> Problem to solve:
What number of lines in the entries below include the string "beige"? Respond with that number alone.

** Opening Given data block **

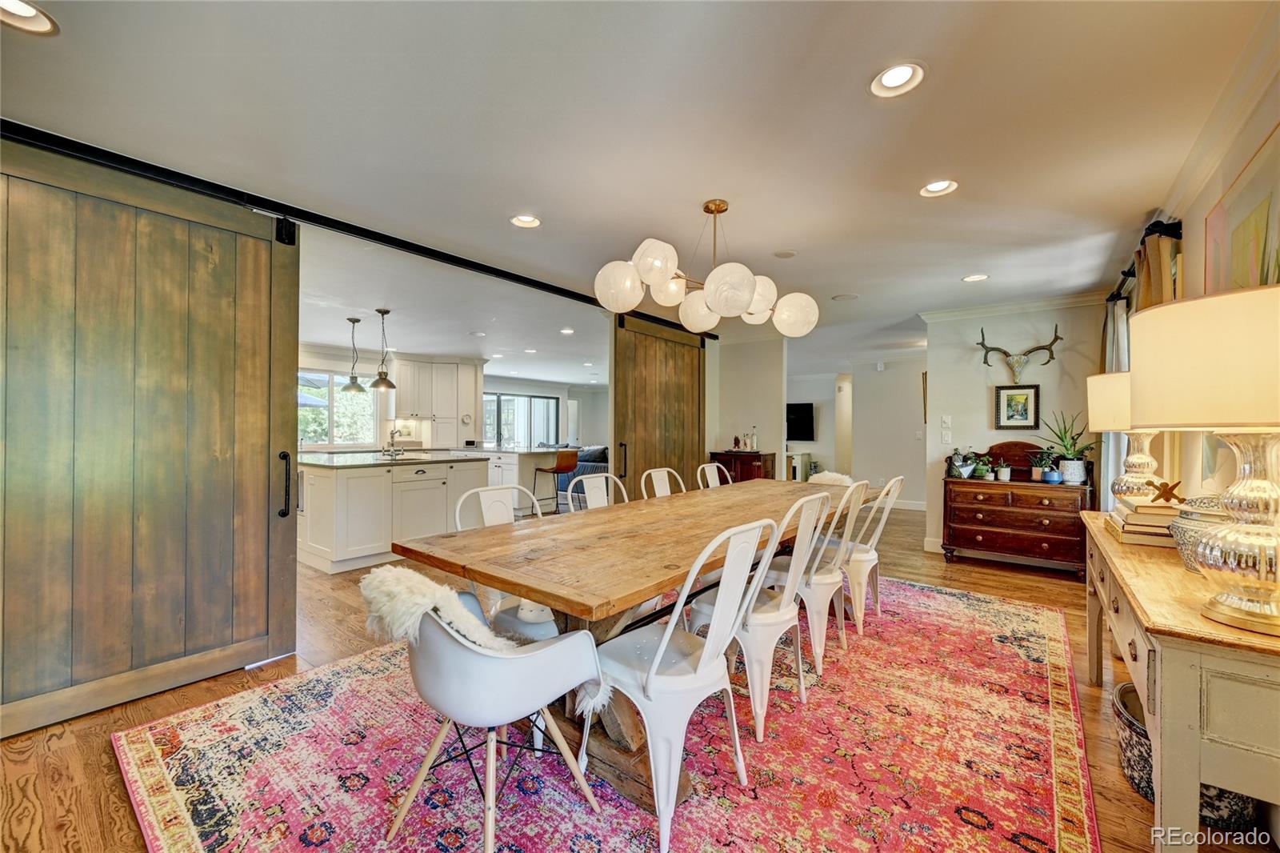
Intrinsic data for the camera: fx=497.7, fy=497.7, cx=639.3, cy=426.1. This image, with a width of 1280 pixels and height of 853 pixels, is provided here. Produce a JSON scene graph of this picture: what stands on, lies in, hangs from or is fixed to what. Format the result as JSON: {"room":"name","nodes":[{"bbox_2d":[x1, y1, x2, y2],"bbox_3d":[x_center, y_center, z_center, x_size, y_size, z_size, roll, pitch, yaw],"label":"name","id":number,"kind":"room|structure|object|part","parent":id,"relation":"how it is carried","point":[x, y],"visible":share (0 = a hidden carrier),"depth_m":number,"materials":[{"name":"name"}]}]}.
{"room":"dining room","nodes":[
{"label":"dining room","id":0,"kind":"room"},
{"bbox_2d":[295,343,607,452],"bbox_3d":[-3.758,0.050,9.864,0.397,2.436,6.317,0,0,38],"label":"kitchen wall","id":1,"kind":"structure","parent":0,"point":[502,384],"depth_m":10.37,"materials":[{"name":"white paint"}]},
{"bbox_2d":[296,368,377,446],"bbox_3d":[-4.758,-0.249,7.421,0.150,1.184,1.476,0,0,38],"label":"kitchen window","id":2,"kind":"structure","parent":1,"relation":"in","point":[311,436],"depth_m":7.53,"materials":[{"name":"glass"}]},
{"bbox_2d":[392,356,484,444],"bbox_3d":[-3.494,-0.268,8.514,0.715,1.755,1.103,0,0,38],"label":"kitchen cabinet","id":3,"kind":"object","parent":1,"relation":"attached to","point":[474,386],"visible":0.79,"depth_m":8.31,"materials":[{"name":"white paint"}]},
{"bbox_2d":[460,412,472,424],"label":"wall clock","id":4,"kind":"object","parent":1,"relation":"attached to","point":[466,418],"visible":0.99,"depth_m":8.32,"materials":[{"name":"white"}]},
{"bbox_2d":[481,390,559,447],"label":"sliding glass door","id":5,"kind":"structure","parent":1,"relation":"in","point":[514,398],"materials":[{"name":"glass"}]},
{"bbox_2d":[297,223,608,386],"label":"kitchen ceiling","id":6,"kind":"structure","parent":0,"point":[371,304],"depth_m":5.35,"materials":[{"name":"white paint"}]},
{"bbox_2d":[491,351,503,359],"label":"recessed light","id":7,"kind":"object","parent":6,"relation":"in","point":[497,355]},
{"bbox_2d":[0,500,1254,852],"bbox_3d":[-0.584,1.280,6.186,10.513,0.099,11.826,0,0,38],"label":"floor","id":8,"kind":"structure","parent":0,"point":[56,744],"depth_m":2.16,"materials":[{"name":"brown wood"}]},
{"bbox_2d":[294,450,491,572],"bbox_3d":[-2.734,0.739,5.251,1.670,1.000,1.673,0,0,38],"label":"kitchen island","id":9,"kind":"object","parent":8,"relation":"on","point":[354,470],"visible":0.79,"depth_m":4.53,"materials":[{"name":"white paint"}]},
{"bbox_2d":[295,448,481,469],"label":"island countertop","id":10,"kind":"structure","parent":9,"relation":"on","point":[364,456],"depth_m":4.75,"materials":[{"name":"stone"}]},
{"bbox_2d":[382,426,403,456],"bbox_3d":[-2.580,0.174,5.224,0.224,0.294,0.180,0,0,38],"label":"faucet","id":11,"kind":"object","parent":9,"relation":"on","point":[392,434],"visible":1,"depth_m":5.22,"materials":[{"name":"silver metal"}]},
{"bbox_2d":[454,445,564,510],"bbox_3d":[-2.044,0.799,7.620,1.990,0.889,0.909,0,0,38],"label":"kitchen island","id":12,"kind":"object","parent":8,"relation":"on","point":[490,461],"visible":0.42,"depth_m":7.04,"materials":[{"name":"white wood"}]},
{"bbox_2d":[531,450,579,512],"bbox_3d":[-1.077,0.780,6.413,0.471,0.968,0.463,0,0,38],"label":"bar stool","id":13,"kind":"object","parent":8,"relation":"on","point":[557,470],"visible":0.84,"depth_m":6.31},
{"bbox_2d":[555,444,611,502],"bbox_3d":[-0.706,0.813,9.003,2.011,0.903,1.004,0,0,38],"label":"sofa","id":14,"kind":"object","parent":8,"relation":"on","point":[582,474],"visible":0.28,"depth_m":8.52,"materials":[{"name":"blue fabric"}]},
{"bbox_2d":[112,573,1096,852],"bbox_3d":[0.410,1.238,2.601,3.033,0.012,4.149,0,0,38],"label":"rug","id":15,"kind":"object","parent":8,"relation":"on","point":[196,849],"visible":0.84,"depth_m":1.82,"materials":[{"name":"red carpet"}]},
{"bbox_2d":[364,569,609,852],"bbox_3d":[-0.477,0.814,1.547,0.605,0.813,0.633,0,0,38],"label":"white chair","id":16,"kind":"object","parent":15,"relation":"on","point":[466,652],"visible":0.96,"depth_m":1.38,"materials":[{"name":"white plastic"}]},
{"bbox_2d":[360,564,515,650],"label":"fur throw","id":17,"kind":"object","parent":16,"relation":"on","point":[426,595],"visible":0.6,"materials":[{"name":"fur"}]},
{"bbox_2d":[452,483,559,639],"bbox_3d":[-0.516,0.764,2.222,0.561,0.928,0.499,0,0,38],"label":"white chair","id":18,"kind":"object","parent":15,"relation":"on","point":[484,513],"visible":0.33,"depth_m":2.23,"materials":[{"name":"white metal"}]},
{"bbox_2d":[567,472,629,510],"bbox_3d":[-0.140,0.764,2.965,0.546,0.925,0.510,0,0,38],"label":"white chair","id":19,"kind":"object","parent":15,"relation":"on","point":[605,493],"visible":0.25,"depth_m":3.11,"materials":[{"name":"white metal"}]},
{"bbox_2d":[394,478,883,810],"bbox_3d":[0.428,0.848,2.736,1.107,0.760,3.068,0,0,38],"label":"dining table","id":20,"kind":"object","parent":15,"relation":"on","point":[592,553],"visible":0.76,"depth_m":1.84,"materials":[{"name":"brown wood"}]},
{"bbox_2d":[640,466,687,498],"bbox_3d":[0.288,0.757,3.393,0.541,0.915,0.499,0,0,38],"label":"white chair","id":21,"kind":"object","parent":15,"relation":"on","point":[652,474],"visible":0.31,"depth_m":3.54,"materials":[{"name":"white metal"}]},
{"bbox_2d":[588,516,783,850],"bbox_3d":[0.124,0.764,1.713,0.542,0.924,0.494,0,0,38],"label":"metal chair","id":22,"kind":"object","parent":15,"relation":"on","point":[667,635],"visible":0.91,"depth_m":1.56,"materials":[{"name":"white metal"}]},
{"bbox_2d":[696,462,733,488],"bbox_3d":[0.737,0.773,3.892,0.536,0.931,0.498,0,0,38],"label":"dining chair","id":23,"kind":"object","parent":15,"relation":"on","point":[714,468],"visible":0.28,"depth_m":4.03,"materials":[{"name":"white metal"}]},
{"bbox_2d":[684,492,827,740],"bbox_3d":[0.516,0.761,2.236,0.541,0.930,0.491,0,0,38],"label":"white chair","id":24,"kind":"object","parent":15,"relation":"on","point":[765,607],"visible":0.75,"depth_m":2.05,"materials":[{"name":"white metal"}]},
{"bbox_2d":[764,482,867,669],"bbox_3d":[0.938,0.767,2.775,0.546,0.930,0.485,0,0,38],"label":"white chair","id":25,"kind":"object","parent":15,"relation":"on","point":[833,578],"visible":0.69,"depth_m":2.59,"materials":[{"name":"white metal"}]},
{"bbox_2d":[838,477,904,631],"bbox_3d":[1.355,0.768,3.226,0.564,0.929,0.485,0,0,38],"label":"white chair","id":26,"kind":"object","parent":15,"relation":"on","point":[870,555],"visible":0.63,"depth_m":3.04,"materials":[{"name":"white metal"}]},
{"bbox_2d":[706,450,775,483],"bbox_3d":[1.262,0.789,6.194,0.693,0.936,0.466,0,0,38],"label":"wooden cabinet","id":27,"kind":"object","parent":8,"relation":"on","point":[725,463],"visible":0.38,"depth_m":6.00,"materials":[{"name":"brown wood"}]},
{"bbox_2d":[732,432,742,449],"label":"bottle","id":28,"kind":"object","parent":27,"relation":"on","point":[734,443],"visible":0.99,"depth_m":6.18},
{"bbox_2d":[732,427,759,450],"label":"bottle set","id":29,"kind":"object","parent":27,"relation":"on","point":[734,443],"visible":0.99,"depth_m":6.15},
{"bbox_2d":[748,425,758,450],"bbox_3d":[1.400,0.158,6.118,0.077,0.302,0.076,0,0,38],"label":"bottle","id":30,"kind":"object","parent":27,"relation":"on","point":[752,446],"visible":0.99,"depth_m":6.10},
{"bbox_2d":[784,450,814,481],"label":"fireplace","id":31,"kind":"object","parent":8,"relation":"on","point":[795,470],"visible":0.4,"depth_m":9.97,"materials":[{"name":"white"}]},
{"bbox_2d":[940,440,1094,576],"bbox_3d":[3.379,0.706,4.516,1.084,1.110,0.544,0,0,38],"label":"wooden dresser","id":32,"kind":"object","parent":8,"relation":"on","point":[1043,540],"visible":0.87,"depth_m":4.35,"materials":[{"name":"brown wood"}]},
{"bbox_2d":[946,447,976,478],"bbox_3d":[3.025,0.335,4.691,0.231,0.286,0.237,0,0,-40],"label":"potted plant","id":33,"kind":"object","parent":32,"relation":"on","point":[966,470],"visible":0.99,"depth_m":4.65,"materials":[{"name":"plant"}]},
{"bbox_2d":[972,454,996,479],"bbox_3d":[3.181,0.372,4.596,0.192,0.231,0.195,0,0,-34],"label":"potted plant","id":34,"kind":"object","parent":32,"relation":"on","point":[982,470],"visible":1,"depth_m":4.57,"materials":[{"name":"green plant"}]},
{"bbox_2d":[993,457,1012,480],"bbox_3d":[3.276,0.387,4.486,0.160,0.199,0.155,0,0,23],"label":"potted plant","id":35,"kind":"object","parent":32,"relation":"on","point":[1006,476],"visible":0.99,"depth_m":4.46,"materials":[{"name":"plant"}]},
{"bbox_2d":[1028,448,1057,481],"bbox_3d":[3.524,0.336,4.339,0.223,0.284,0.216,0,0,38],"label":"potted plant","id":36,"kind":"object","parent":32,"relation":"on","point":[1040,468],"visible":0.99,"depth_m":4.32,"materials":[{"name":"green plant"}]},
{"bbox_2d":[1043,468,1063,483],"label":"blue pot","id":37,"kind":"object","parent":32,"relation":"on","point":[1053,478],"visible":0.99,"depth_m":4.12,"materials":[{"name":"blue ceramic"}]},
{"bbox_2d":[1039,408,1094,483],"bbox_3d":[3.602,0.152,4.169,0.489,0.641,0.477,0,0,38],"label":"potted plant","id":38,"kind":"object","parent":32,"relation":"on","point":[1075,466],"visible":0.97,"depth_m":4.12,"materials":[{"name":"green plant"}]},
{"bbox_2d":[1080,511,1279,852],"bbox_3d":[1.863,0.848,1.717,0.439,0.772,1.742,0,0,38],"label":"console table","id":39,"kind":"object","parent":8,"relation":"on","point":[1196,622],"visible":0.84,"depth_m":1.15,"materials":[{"name":"wood"}]},
{"bbox_2d":[1088,371,1159,505],"bbox_3d":[2.302,0.086,2.297,0.390,0.666,0.390,0,0,38],"label":"table lamp","id":40,"kind":"object","parent":39,"relation":"on","point":[1103,411],"visible":0.59,"depth_m":2.25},
{"bbox_2d":[1104,500,1180,547],"bbox_3d":[2.098,0.390,2.038,0.249,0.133,0.358,0,0,38],"label":"book stack","id":41,"kind":"object","parent":39,"relation":"on","point":[1153,530],"visible":0.65,"depth_m":1.94,"materials":[{"name":"paper"}]},
{"bbox_2d":[1148,479,1183,504],"bbox_3d":[2.078,0.260,1.972,0.097,0.095,0.082,0,0,1],"label":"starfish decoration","id":42,"kind":"object","parent":41,"relation":"on","point":[1166,486],"visible":1,"depth_m":1.96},
{"bbox_2d":[1164,493,1229,570],"bbox_3d":[1.802,0.328,1.549,0.250,0.258,0.251,0,0,38],"label":"jar","id":43,"kind":"object","parent":39,"relation":"on","point":[1181,530],"visible":0.39,"depth_m":1.54,"materials":[{"name":"ceramic"}]},
{"bbox_2d":[1128,284,1279,644],"bbox_3d":[1.451,0.085,1.170,0.455,0.758,0.463,0,0,38],"label":"table lamp","id":44,"kind":"object","parent":39,"relation":"on","point":[1258,613],"visible":0.99,"depth_m":1.12,"materials":[{"name":"beige fabric"}]},
{"bbox_2d":[1111,677,1260,830],"bbox_3d":[1.842,1.119,1.692,0.379,0.267,0.409,0,0,38],"label":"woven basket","id":45,"kind":"object","parent":8,"relation":"on","point":[1143,730],"visible":0.29,"depth_m":1.66,"materials":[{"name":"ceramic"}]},
{"bbox_2d":[0,0,1276,371],"bbox_3d":[-0.079,-1.243,5.345,8.643,0.109,10.794,0,0,38],"label":"ceiling","id":46,"kind":"structure","parent":0,"point":[948,267],"depth_m":2.04,"materials":[{"name":"white paint"}]},
{"bbox_2d":[0,0,59,34],"bbox_3d":[-1.832,-1.230,1.444,0.183,0.059,0.185,0,0,38],"label":"recessed light","id":47,"kind":"object","parent":46,"relation":"in","point":[29,14],"visible":0.98,"depth_m":1.49,"materials":[{"name":"white"}]},
{"bbox_2d":[340,317,367,393],"bbox_3d":[-3.184,-0.794,5.559,0.241,0.797,0.240,0,0,38],"label":"pendant light","id":48,"kind":"object","parent":46,"relation":"hanging from","point":[359,389],"visible":0.99,"depth_m":5.53,"materials":[{"name":"grey metal"}]},
{"bbox_2d":[0,120,719,337],"bbox_3d":[-1.149,-1.186,3.553,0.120,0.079,5.539,0,0,38],"label":"barn door rail","id":49,"kind":"object","parent":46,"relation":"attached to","point":[457,262],"visible":0.82,"depth_m":2.62,"materials":[{"name":"black metal"}]},
{"bbox_2d":[0,134,300,737],"bbox_3d":[-2.299,0.036,2.208,0.111,2.381,1.335,0,0,38],"label":"barn door","id":50,"kind":"structure","parent":49,"relation":"hanging from","point":[259,309],"depth_m":2.25,"materials":[{"name":"brown wood"}]},
{"bbox_3d":[-1.964,0.330,2.764,0.074,0.344,0.047,0,0,38],"label":"door handle","id":51,"kind":"part","parent":50,"relation":"part of","materials":[{"name":"black metal"}]},
{"bbox_2d":[610,309,706,494],"bbox_3d":[0.265,0.037,5.464,0.120,2.429,1.614,0,0,38],"label":"barn door","id":52,"kind":"structure","parent":49,"relation":"hanging from","point":[637,438],"depth_m":5.38,"materials":[{"name":"brown wood"}]},
{"bbox_2d":[368,308,396,388],"bbox_3d":[-2.637,-0.794,5.116,0.253,0.813,0.254,0,0,38],"label":"pendant light","id":53,"kind":"object","parent":46,"relation":"hanging from","point":[392,386],"visible":0.99,"depth_m":5.08,"materials":[{"name":"metal"}]},
{"bbox_2d":[510,213,541,227],"bbox_3d":[-0.669,-1.224,2.930,0.182,0.052,0.182,0,0,38],"label":"recessed light","id":54,"kind":"object","parent":46,"relation":"in","point":[530,220],"visible":0.99,"depth_m":2.94,"materials":[{"name":"white"}]},
{"bbox_2d":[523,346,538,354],"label":"recessed light","id":55,"kind":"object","parent":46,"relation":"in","point":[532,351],"visible":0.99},
{"bbox_2d":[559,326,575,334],"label":"recessed light","id":56,"kind":"object","parent":46,"relation":"in","point":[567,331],"visible":0.99,"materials":[{"name":"white"}]},
{"bbox_2d":[592,196,819,336],"bbox_3d":[0.377,-0.876,2.715,1.167,0.684,0.989,0,0,-34],"label":"chandelier","id":57,"kind":"object","parent":46,"relation":"hanging from","point":[718,304],"visible":1,"depth_m":2.54,"materials":[{"name":"white glass"}]},
{"bbox_2d":[772,248,797,258],"bbox_3d":[1.011,-1.199,3.470,0.161,0.014,0.159,0,0,38],"label":"ceiling speaker","id":58,"kind":"object","parent":46,"relation":"in","point":[785,254],"visible":0.99,"depth_m":3.45,"materials":[{"name":"white"}]},
{"bbox_2d":[830,292,858,300],"bbox_3d":[1.909,-1.202,4.644,0.214,0.010,0.209,0,0,38],"label":"ceiling speaker","id":59,"kind":"object","parent":46,"relation":"in","point":[838,297],"visible":0.99,"depth_m":4.62,"materials":[{"name":"white"}]},
{"bbox_2d":[869,61,927,97],"bbox_3d":[0.904,-1.226,1.748,0.186,0.052,0.186,0,0,38],"label":"recessed light","id":60,"kind":"object","parent":46,"relation":"in","point":[887,81],"visible":0.99,"depth_m":1.75,"materials":[{"name":"white"}]},
{"bbox_2d":[918,179,958,197],"bbox_3d":[1.502,-1.213,2.503,0.181,0.057,0.178,0,0,38],"label":"recessed light","id":61,"kind":"object","parent":46,"relation":"in","point":[938,187],"visible":0.97,"depth_m":2.51,"materials":[{"name":"white"}]},
{"bbox_2d":[961,272,988,282],"bbox_3d":[2.659,-1.188,3.949,0.185,0.032,0.183,0,0,38],"label":"recessed light","id":62,"kind":"object","parent":46,"relation":"in","point":[975,277],"visible":0.99,"depth_m":3.94,"materials":[{"name":"white"}]},
{"bbox_2d":[708,329,787,476],"bbox_3d":[1.339,0.049,6.513,1.074,2.435,0.153,0,0,38],"label":"partition wall","id":63,"kind":"structure","parent":0,"point":[758,396],"depth_m":6.36,"materials":[{"name":"white paint"}]},
{"bbox_2d":[807,470,854,485],"bbox_3d":[1.427,0.750,3.888,0.546,0.767,0.542,0,0,38],"label":"fur throw","id":64,"kind":"object","parent":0,"point":[835,476],"visible":0.28,"depth_m":3.90,"materials":[{"name":"white fur"}]},
{"bbox_2d":[788,353,927,507],"bbox_3d":[4.331,0.058,7.815,1.890,2.429,0.136,0,0,38],"label":"hallway wall","id":65,"kind":"structure","parent":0,"point":[855,456],"depth_m":7.99,"materials":[{"name":"white paint"}]},
{"bbox_2d":[785,402,815,441],"bbox_3d":[2.951,-0.094,10.170,1.078,0.759,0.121,0,0,38],"label":"television","id":66,"kind":"object","parent":65,"relation":"attached to","point":[802,411],"visible":0.75,"depth_m":9.98,"materials":[{"name":"black"}]},
{"bbox_2d":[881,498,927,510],"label":"baseboard","id":67,"kind":"structure","parent":65,"relation":"attached to","point":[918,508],"depth_m":7.86,"materials":[{"name":"white paint"}]},
{"bbox_2d":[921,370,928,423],"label":"framed picture","id":68,"kind":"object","parent":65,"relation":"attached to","point":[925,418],"visible":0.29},
{"bbox_2d":[919,298,1107,555],"bbox_3d":[3.614,0.027,4.761,1.434,2.474,0.131,0,0,38],"label":"back wall","id":69,"kind":"structure","parent":0,"point":[945,369],"depth_m":4.77,"materials":[{"name":"white paint"}]},
{"bbox_2d":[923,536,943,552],"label":"baseboard","id":70,"kind":"structure","parent":69,"relation":"attached to","point":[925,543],"depth_m":5.09,"materials":[{"name":"white paint"}]},
{"bbox_2d":[939,415,952,442],"bbox_3d":[3.057,0.030,4.971,0.092,0.267,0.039,0,0,38],"label":"light switch","id":71,"kind":"object","parent":69,"relation":"attached to","point":[945,438],"visible":0.98,"depth_m":4.96,"materials":[{"name":"white plastic"}]},
{"bbox_2d":[920,290,1106,321],"bbox_3d":[3.600,-1.145,4.641,1.651,0.082,0.148,0,0,38],"label":"crown molding","id":72,"kind":"structure","parent":69,"relation":"attached to","point":[1006,306],"depth_m":4.76,"materials":[{"name":"white paint"}]},
{"bbox_2d":[993,383,1040,429],"bbox_3d":[3.499,-0.181,4.615,0.329,0.411,0.035,0,0,38],"label":"framed picture","id":73,"kind":"object","parent":69,"relation":"attached to","point":[1028,394],"visible":0.99,"depth_m":4.61},
{"bbox_2d":[976,326,1061,379],"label":"antlers","id":74,"kind":"object","parent":69,"relation":"attached to","point":[1053,342],"visible":0.99,"depth_m":4.62,"materials":[{"name":"brown"}]},
{"bbox_2d":[1100,44,1279,520],"bbox_3d":[2.243,0.017,1.723,0.151,2.450,6.807,0,0,38],"label":"right wall","id":75,"kind":"structure","parent":0,"point":[1214,194],"depth_m":2.13,"materials":[{"name":"beige paint"}]},
{"bbox_2d":[1107,219,1183,304],"bbox_3d":[3.193,-1.009,3.178,0.134,0.085,1.823,0,0,38],"label":"curtain rod","id":76,"kind":"object","parent":75,"relation":"attached to","point":[1128,272],"visible":0.51,"depth_m":2.62,"materials":[{"name":"black metal"}]},
{"bbox_2d":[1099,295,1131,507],"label":"curtain","id":77,"kind":"object","parent":76,"relation":"hanging from","point":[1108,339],"visible":0.26,"depth_m":3.72,"materials":[{"name":"fabric"}]},
{"bbox_2d":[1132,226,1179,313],"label":"curtain","id":78,"kind":"object","parent":76,"relation":"hanging from","point":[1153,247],"visible":0.18,"depth_m":2.61,"materials":[{"name":"fabric"}]},
{"bbox_2d":[1156,8,1279,219],"bbox_3d":[1.801,-1.171,1.231,0.092,0.090,4.628,0,0,38],"label":"crown molding","id":79,"kind":"structure","parent":75,"relation":"attached to","point":[1181,182],"depth_m":1.88,"materials":[{"name":"white paint"}]},
{"bbox_2d":[1203,122,1279,293],"bbox_3d":[2.146,-0.448,1.717,0.030,0.995,1.035,0,0,38],"label":"painting","id":80,"kind":"object","parent":75,"relation":"attached to","point":[1258,212],"visible":0.69,"depth_m":1.78}
]}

** Closing Given data block **

> Output:
2